*** Opening Material for this task ***
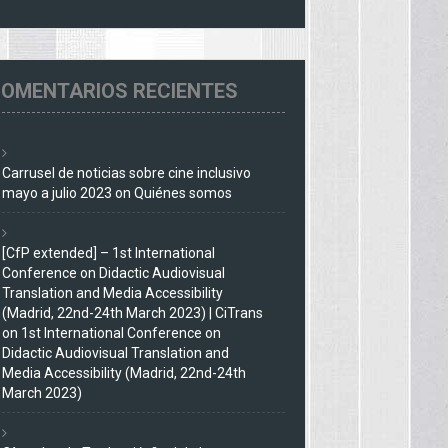
OMENTARIOS RECIENTES
Carrusel de noticias sobre cine inclusivo
mayo a julio 2023
on
Quiénes somos
[CfP extended] – 1st International
Conference on Didactic Audiovisual
Translation and Media Accessibility
(Madrid, 22nd-24th March 2023) | CiTrans
on
1st International Conference on
Didactic Audiovisual Translation and
Media Accessibility (Madrid, 22nd-24th
March 2023)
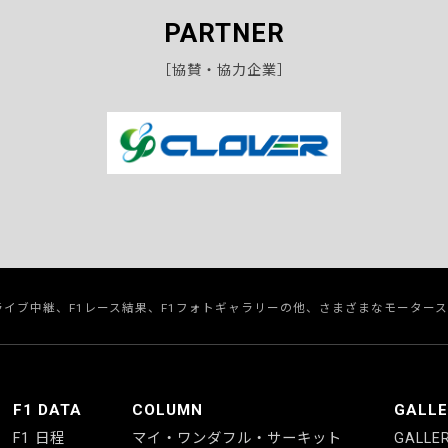
PARTNER
［協賛・協力企業］
のライブ中継、F1レース結果、F1フォトギャラリーの他、さまざまなモーター
F1 DATA
COLUMN
GALL
F1 日程
マイ・ワンダフル・サーキット
GALLE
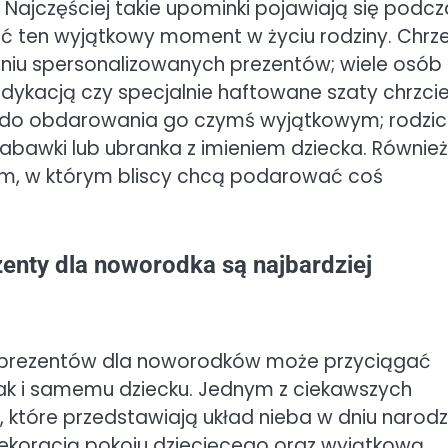
 Najczęściej takie upominki pojawiają się podcz
cić ten wyjątkowy moment w życiu rodziny. Chrz
zaniu spersonalizowanych prezentów; wiele osób
dedykacją czy specjalnie haftowane szaty chrzcie
a do obdarowania go czymś wyjątkowym; rodzi
awki lub ubranka z imieniem dziecka. Również
em, w którym bliscy chcą podarować coś
enty dla noworodka są najbardziej
 prezentów dla noworodków może przyciągać
ak i samemu dziecku. Jednym z ciekawszych
tóre przedstawiają układ nieba w dniu narodz
dekoracją pokoju dziecięcego oraz wyjątkową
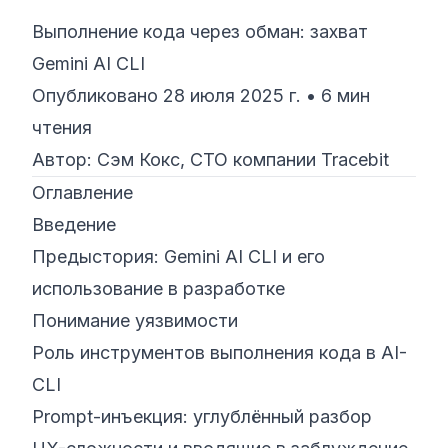
Выполнение кода через обман: захват
©
2026
Кибер‑буткемп 8200
Gemini AI CLI
Опубликовано 28 июля 2025 г. • 6 мин
чтения
Автор: Сэм Кокс, CTO компании Tracebit
Оглавление
Введение
Предыстория: Gemini AI CLI и его
использование в разработке
Понимание уязвимости
Роль инструментов выполнения кода в AI-
CLI
Prompt-инъекция: углублённый разбор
*** Closing Material for this task ***
**Work request:**
Copy the part of the listing that opens with the line containing "Najczęściej takie upominki" and closes with the line containing "dekoracją pokoju dziecięcego oraz wyjątkową", reproducing both of those lines and every line between them without any change.

**Result of the task:**
 Najczęściej takie upominki pojawiają się podcz
cić ten wyjątkowy moment w życiu rodziny. Chrz
zaniu spersonalizowanych prezentów; wiele osób
dedykacją czy specjalnie haftowane szaty chrzcie
a do obdarowania go czymś wyjątkowym; rodzi
awki lub ubranka z imieniem dziecka. Również
em, w którym bliscy chcą podarować coś
enty dla noworodka są najbardziej
 prezentów dla noworodków może przyciągać
ak i samemu dziecku. Jednym z ciekawszych
tóre przedstawiają układ nieba w dniu narodz
dekoracją pokoju dziecięcego oraz wyjątkową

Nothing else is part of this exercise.